Russia Against Napoleon_ The True Story of the Campaigns of War and Peace - Dominic Lieven [293]
In the end not only the Austrians but also the Russian Guards crossed the Rhine at Basle and marched through part of Switzerland. Their passage of the great river was delayed until 1 January by the Russian calendar, so that it could fall on the anniversary of the day one year before when the Russian army had crossed the Neman and begun its campaign to liberate Europe. For some foreign observers this was yet another example of Alexander’s interference in military operations for petty, personal reasons, though in fact the delay did no harm.
Others who watched the parade as the Russian Guards crossed the Rhine had more serious thoughts. Sir Charles Stewart wrote that
it is impossible by any description to give an exaggerated idea of the perfect state of these troops; their appearance and equipment were admirable, and when one considered what they had endured, and contemplated the Russians, some of whom had emerged from Tartary bordering the Chinese empire, traversed their own regions and marched, in a few short months, from Moscow across the Rhine, one was lost in wonder, and inspired with a political awe of that colossal power. The condition in which the Russian cavalry appeared, reflected the highest reputation on this branch of their service; and their artillery was admirable.
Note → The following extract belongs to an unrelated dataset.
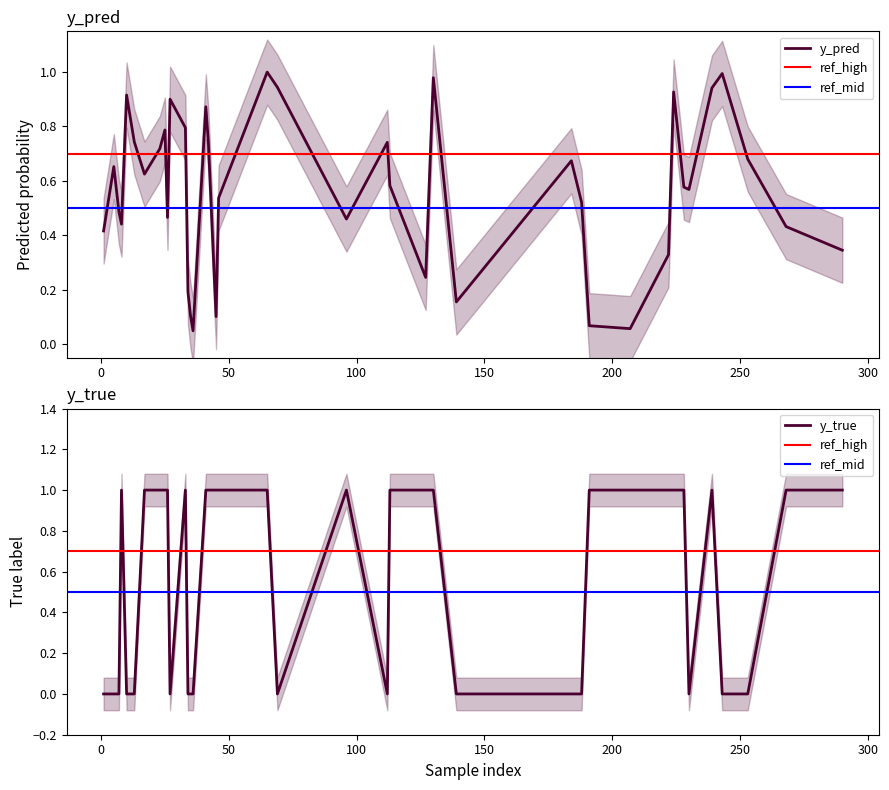

Which series ends up on top after the final intersection of y_true and y_pred?

y_true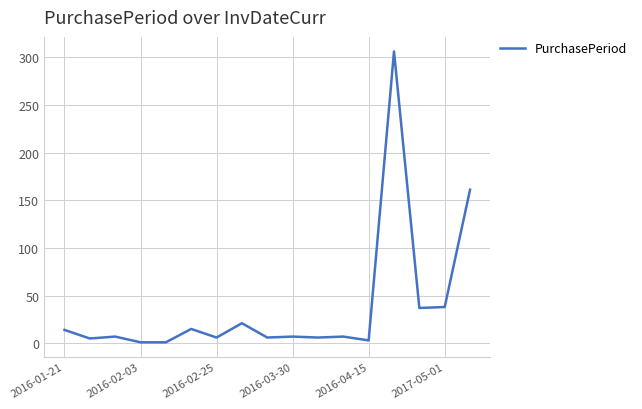

What is the sum of all values?

641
But Stewart combined admiration with alarm, in a statement which says much about the allied coalition. ‘I could not help, on seeing these Russian guards on that day, recurring to serious impressions with regards to this overgrown empire…the whole system of European politics ought, as its leading principle and feature, to maintain, as an axiom, the necessity of setting bounds to this formidable and encroaching power.’35
From Basle the allied army headed for Langres. Lord Burghersh, the British military representative at Schwarzenberg’s headquarters, was not impressed by the field-marshal’s leadership.
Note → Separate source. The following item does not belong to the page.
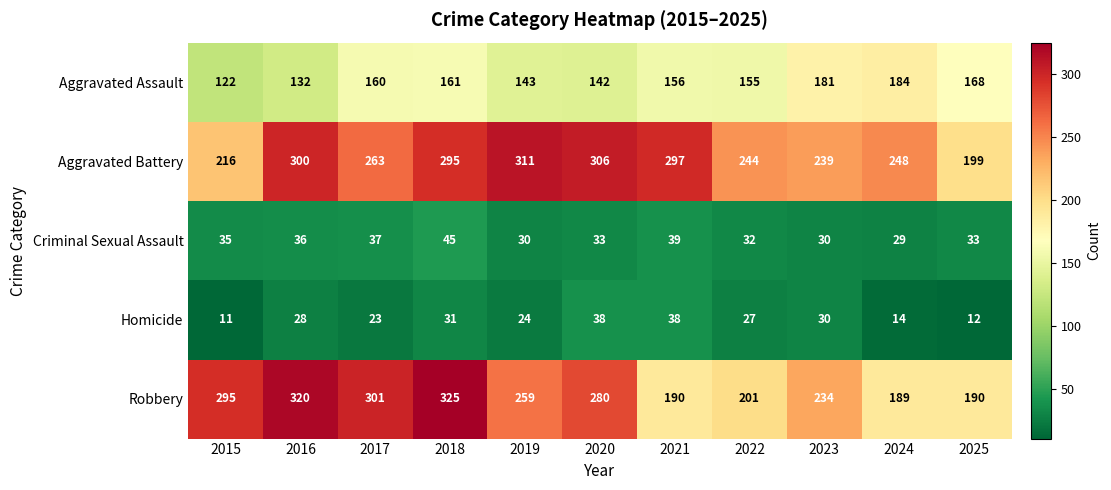

What is the difference between the maximum and second lowest values in the Homicide series?

26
Nothing could more singularly mark the caution which was observed on the invasion of France, than the movements of the allied armies at this moment. The object of the allies was to establish themselves at Langres, a distance, by the direct road, of five days’ march from Basle. At the end of December not a single French soldier could have opposed their advance in this direction; yet complicated marches, turning the flanks of positions, inch by inch overcoming of obstacles of rivers and chains of hills, all these scientific manoeuvres were resorted to; so that, instead of being in possession of the place on the 26th or 27th of December, it was not occupied till the 17th of January.36
Pavel Pushchin of the Semenovskys wrote in his diary during the march to Langres that the roads were awful, the weather atrocious and the local French population very poor. Since France had always been held up to them as the pinnacle of European civilization, many other Russian officers were also very surprised by the poverty they encountered. Their diaries and memoirs offer a strong contrast between French poverty and the prosperity they had so admired in Saxony and Silesia.